PEG: Sounds like where I’m from, but hotter.
Djb: You’re not from New Jersey?
PEG: Should I be insulted by that question?
Djb: That depends how big of a Christie Todd Whitman fan you are.
PEG: I’m from Texas.
Djb: Really? Where in Texas?
PEG: You’ve never heard of it. It’s reeeeally small.
Djb: I have a surprising amount of experience with small towns in Texas. Try me.
PEG: It’s called Poth. It’s near San Antonio.
Djb: Wow. “Poth.”
PEG: Poth.
Djb: You grew up there?
PEG: I did. But I moved for high school. About three hours away. Near Houston. Kind of near Houston.

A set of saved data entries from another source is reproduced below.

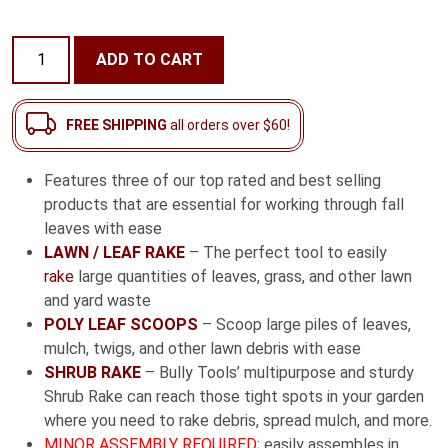
Fall
ADD TO CART
Essentials
Combo
Pack
FREE SHIPPING
all orders over $60!
quantity
Features three of our top rated and best selling
products that are essential for working through fall
leaves with ease
LAWN / LEAF RAKE
– The perfect tool to easily
rake
large quantities of leaves, grass, and other lawn
and yard waste
POLY LEAF SCOOPS
– Scoop large piles of leaves,
mulch, twigs, and other lawn debris with ease
SHRUB RAKE
– Bully Tools’ multipurpose and sturdy
Shrub Rake can reach those tight spots in your garden
where you need to rake debris, spread mulch, and more.
MINOR ASSEMBLY REQUIRED
; easily assembles in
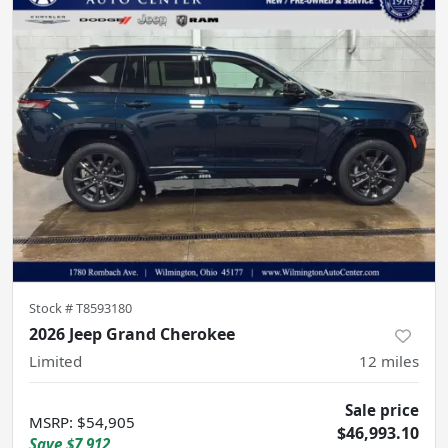
Stock #
T8593180
2026 Jeep Grand Cherokee
Limited
12
miles
Sale price
MSRP
:
$54,905
$46,993.10
Save
$7,912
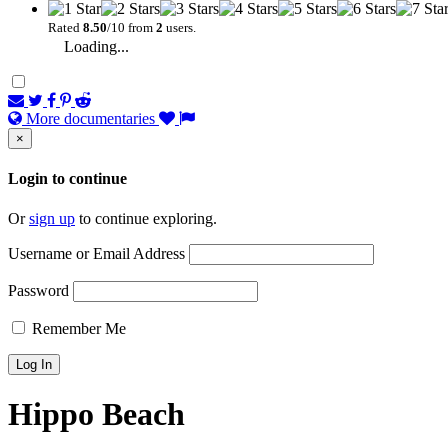
Rated
8.50
/10 from
2
users.
Loading...
More documentaries
×
Login to continue
Or
sign up
to continue exploring.
Username or Email Address
Password
Remember Me
Hippo Beach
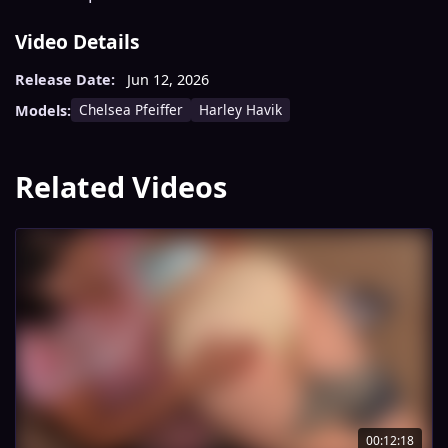
Video Details
Release Date:
Jun 12, 2026
Chelsea Pfeiffer
Harley Havik
Models:
Related Videos
00:12:18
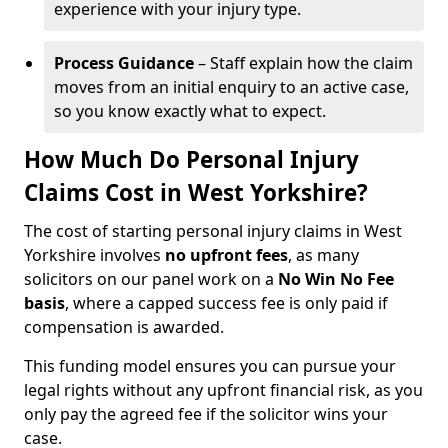
experience with your injury type.
Process Guidance
– Staff explain how the claim
moves from an initial enquiry to an active case,
so you know exactly what to expect.
How Much Do Personal Injury
Claims Cost in West Yorkshire?
The cost of starting personal injury claims in West
Yorkshire involves
no upfront fees
, as many
solicitors on our panel work on a
No Win No Fee
basis
, where a capped success fee is only paid if
compensation is awarded.
This funding model ensures you can pursue your
legal rights without any upfront financial risk, as you
only pay the agreed fee if the solicitor wins your
case.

Djb: My friend spent quite some time in a place “kind of near Houston.” A town which…I don’t know what actually happens there. Motels, for one thing. And definitely a bookstore.
PEG: That does make it a novelty in Texas.
Djb: Katy.
PEG: Shut up.
Djb: I think you’ve already discovered that I cannot.
PEG: I lived in Katy!
Djb: Are you Renée Zellweger?
PEG: I graduated from Katy High School! In 1998! Did she? Did your friend?
Djb: I, um…
Paul: Can you believe that for once we’ve gone to see a team that’s actually winning something?
Djb and PEG: I’m sorry, is there a game of some kind going on?
Then the big-ass refrigerator from Requiem for a Dream came busting out of Ellen Burstyn’s nearby dilapidated apartment complex, and we were forced to take cover by leaving that hellish backwater forever. I hate Coney Island.
Then we kicked it hella karaoke-style at the Twin-Peaks-meets-Grand-Hotel-meets-Rocky-Horror creepy-ass bar that Mapquest lists as being located 0.00 miles from my apartment. I love Brooklyn. Except for the Coney Island part. It’s the Poth of Brooklyn, I’ll tell you that much.